Dr. Bernie Siegel tells a wonderful story about his marriage. Years ago he fell off his roof, hitting his head on the pavement. He developed amnesia from the injury. He said the amnesia dramatically improved his marriage with his wife Bobbie. But when his memory returned, he sought marriage counseling.
Fascinating story! After I thought about it, I realized what Bernie’s underlying message was. If we simply forget (or, in this case, cannot remember) all our past baggage, our relationships automatically improve.
Here’s what Spirit has to say:
“Let’s begin today with what might seem a startling statement:
There is never a need or reason to forgive another person. That’s not your job.
“True forgiveness is forgetting — forgetting the pain, the anger, the sadness — and remembering the love.
“Forgiveness is really about letting go of the pain you’re holding onto.

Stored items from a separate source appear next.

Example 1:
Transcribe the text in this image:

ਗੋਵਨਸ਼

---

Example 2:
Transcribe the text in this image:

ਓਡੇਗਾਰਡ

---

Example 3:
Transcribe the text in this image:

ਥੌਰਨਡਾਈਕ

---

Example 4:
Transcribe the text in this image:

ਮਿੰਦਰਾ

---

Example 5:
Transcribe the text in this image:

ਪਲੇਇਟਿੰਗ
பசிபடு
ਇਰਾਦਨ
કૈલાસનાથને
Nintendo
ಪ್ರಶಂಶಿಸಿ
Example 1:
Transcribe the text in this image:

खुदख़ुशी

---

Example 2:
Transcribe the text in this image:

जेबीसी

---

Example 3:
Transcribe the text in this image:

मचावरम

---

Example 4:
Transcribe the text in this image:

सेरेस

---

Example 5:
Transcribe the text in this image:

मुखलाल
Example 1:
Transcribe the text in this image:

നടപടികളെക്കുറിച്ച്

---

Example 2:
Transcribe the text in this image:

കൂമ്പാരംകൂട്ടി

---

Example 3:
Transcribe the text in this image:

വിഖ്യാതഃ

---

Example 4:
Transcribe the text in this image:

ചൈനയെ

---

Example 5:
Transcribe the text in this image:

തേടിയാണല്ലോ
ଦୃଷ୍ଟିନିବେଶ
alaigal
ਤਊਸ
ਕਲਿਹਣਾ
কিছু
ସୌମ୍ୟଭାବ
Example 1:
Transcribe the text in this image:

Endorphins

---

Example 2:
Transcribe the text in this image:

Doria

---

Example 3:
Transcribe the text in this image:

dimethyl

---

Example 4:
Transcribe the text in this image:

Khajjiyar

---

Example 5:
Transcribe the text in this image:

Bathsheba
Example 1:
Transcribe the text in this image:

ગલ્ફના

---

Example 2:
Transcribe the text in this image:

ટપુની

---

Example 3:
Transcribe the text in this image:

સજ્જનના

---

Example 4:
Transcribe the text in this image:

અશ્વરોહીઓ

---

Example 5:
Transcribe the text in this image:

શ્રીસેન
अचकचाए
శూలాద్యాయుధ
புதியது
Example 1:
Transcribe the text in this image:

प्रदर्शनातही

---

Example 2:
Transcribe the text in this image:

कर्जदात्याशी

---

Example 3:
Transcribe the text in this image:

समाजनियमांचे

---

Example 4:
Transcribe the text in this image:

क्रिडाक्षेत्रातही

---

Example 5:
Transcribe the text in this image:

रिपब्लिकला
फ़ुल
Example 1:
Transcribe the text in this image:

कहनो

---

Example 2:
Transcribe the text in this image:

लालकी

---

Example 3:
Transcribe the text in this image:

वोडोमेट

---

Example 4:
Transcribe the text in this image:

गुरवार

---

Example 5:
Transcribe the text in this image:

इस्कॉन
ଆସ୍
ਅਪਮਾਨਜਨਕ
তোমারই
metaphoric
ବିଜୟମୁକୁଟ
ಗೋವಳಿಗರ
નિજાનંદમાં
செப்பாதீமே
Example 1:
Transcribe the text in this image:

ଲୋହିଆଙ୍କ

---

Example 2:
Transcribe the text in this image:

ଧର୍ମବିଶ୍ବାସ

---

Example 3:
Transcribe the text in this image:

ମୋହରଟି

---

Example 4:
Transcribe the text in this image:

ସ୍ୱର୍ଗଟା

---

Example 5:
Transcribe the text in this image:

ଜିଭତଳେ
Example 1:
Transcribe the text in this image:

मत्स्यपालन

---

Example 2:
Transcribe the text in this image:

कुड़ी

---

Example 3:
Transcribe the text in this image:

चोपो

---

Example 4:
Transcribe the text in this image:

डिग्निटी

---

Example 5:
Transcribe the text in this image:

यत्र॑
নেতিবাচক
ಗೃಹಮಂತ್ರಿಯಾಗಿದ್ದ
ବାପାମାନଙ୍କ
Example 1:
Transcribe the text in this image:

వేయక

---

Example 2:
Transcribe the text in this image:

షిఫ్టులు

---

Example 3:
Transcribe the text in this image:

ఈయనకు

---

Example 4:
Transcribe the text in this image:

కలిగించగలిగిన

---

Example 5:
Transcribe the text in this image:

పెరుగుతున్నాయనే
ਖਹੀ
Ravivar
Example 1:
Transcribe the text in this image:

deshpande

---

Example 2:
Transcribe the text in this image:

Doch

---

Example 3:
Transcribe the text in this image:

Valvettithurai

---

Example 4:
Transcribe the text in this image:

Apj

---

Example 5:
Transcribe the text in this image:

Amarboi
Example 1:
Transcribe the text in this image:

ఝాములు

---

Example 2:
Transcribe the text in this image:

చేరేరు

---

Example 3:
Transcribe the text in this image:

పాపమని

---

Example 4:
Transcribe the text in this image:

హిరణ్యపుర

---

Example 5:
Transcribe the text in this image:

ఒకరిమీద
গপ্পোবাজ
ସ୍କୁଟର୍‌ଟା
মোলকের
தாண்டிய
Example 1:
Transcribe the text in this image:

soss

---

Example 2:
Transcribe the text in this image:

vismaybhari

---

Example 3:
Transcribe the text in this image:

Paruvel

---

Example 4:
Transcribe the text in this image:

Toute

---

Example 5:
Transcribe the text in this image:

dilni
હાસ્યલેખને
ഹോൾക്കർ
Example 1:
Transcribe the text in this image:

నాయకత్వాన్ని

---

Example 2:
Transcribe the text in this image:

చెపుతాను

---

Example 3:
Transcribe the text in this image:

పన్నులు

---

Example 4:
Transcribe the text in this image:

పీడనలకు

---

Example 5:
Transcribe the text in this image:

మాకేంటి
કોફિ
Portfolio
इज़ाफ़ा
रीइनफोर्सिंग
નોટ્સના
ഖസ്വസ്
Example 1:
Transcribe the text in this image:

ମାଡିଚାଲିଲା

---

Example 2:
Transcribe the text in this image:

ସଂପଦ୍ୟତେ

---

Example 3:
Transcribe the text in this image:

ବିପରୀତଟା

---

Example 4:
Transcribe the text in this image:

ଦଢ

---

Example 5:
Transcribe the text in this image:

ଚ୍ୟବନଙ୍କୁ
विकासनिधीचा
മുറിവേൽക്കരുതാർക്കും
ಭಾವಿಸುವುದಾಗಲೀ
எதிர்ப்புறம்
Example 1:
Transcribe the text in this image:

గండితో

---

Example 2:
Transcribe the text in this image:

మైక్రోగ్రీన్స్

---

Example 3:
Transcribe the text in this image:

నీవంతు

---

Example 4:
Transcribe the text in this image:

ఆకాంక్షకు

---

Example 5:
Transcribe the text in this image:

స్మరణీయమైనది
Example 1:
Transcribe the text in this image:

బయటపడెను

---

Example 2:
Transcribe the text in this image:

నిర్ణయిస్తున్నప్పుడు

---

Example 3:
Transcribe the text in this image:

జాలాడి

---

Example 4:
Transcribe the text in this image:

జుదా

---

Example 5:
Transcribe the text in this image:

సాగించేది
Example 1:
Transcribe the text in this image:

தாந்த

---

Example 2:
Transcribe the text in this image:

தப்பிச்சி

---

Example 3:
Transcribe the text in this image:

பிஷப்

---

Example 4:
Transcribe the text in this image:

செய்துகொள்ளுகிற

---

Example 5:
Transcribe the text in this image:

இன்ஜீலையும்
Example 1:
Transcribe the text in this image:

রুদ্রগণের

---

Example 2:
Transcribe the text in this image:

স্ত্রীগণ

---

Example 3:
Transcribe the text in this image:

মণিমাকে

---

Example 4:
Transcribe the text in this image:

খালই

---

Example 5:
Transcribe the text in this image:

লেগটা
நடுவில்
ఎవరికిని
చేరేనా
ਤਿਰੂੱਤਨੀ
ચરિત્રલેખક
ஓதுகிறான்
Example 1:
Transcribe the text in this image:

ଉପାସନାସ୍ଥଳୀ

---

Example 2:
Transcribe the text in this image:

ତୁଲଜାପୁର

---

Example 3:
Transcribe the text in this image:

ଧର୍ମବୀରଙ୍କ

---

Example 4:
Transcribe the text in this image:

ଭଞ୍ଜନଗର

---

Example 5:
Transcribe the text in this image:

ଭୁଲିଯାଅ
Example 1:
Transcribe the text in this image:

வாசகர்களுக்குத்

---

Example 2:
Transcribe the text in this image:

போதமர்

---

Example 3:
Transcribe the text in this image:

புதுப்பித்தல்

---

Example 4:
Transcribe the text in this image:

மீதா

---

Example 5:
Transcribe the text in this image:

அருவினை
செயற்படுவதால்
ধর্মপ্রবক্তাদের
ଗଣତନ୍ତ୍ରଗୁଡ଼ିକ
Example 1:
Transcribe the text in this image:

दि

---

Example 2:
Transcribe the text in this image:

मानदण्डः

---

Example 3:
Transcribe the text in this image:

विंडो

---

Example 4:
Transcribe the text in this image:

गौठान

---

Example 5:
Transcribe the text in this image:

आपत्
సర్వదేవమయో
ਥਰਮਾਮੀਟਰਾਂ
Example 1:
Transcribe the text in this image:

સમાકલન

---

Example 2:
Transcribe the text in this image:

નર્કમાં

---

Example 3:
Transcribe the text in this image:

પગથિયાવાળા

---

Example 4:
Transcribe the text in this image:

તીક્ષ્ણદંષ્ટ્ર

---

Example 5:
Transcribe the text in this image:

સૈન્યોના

And whatever that pain is, you — not the other person — created it. The pain is self-inflicted. Always, no exceptions.
“Forgiveness has nothing to do with the other person. It has everything to do with you, and only you. Letting go of the past — literally forgetting it — is the only way to heal.
“Healing really has little to do with forgiving. In forgiving you’re still lingering in your past pain. In forgiving someone, you’re still focusing on the hurt they supposedly created in your life. And that gets you nowhere. You need to take one further step — and that is to forget.
“Forgetfulness can be a very good thing.”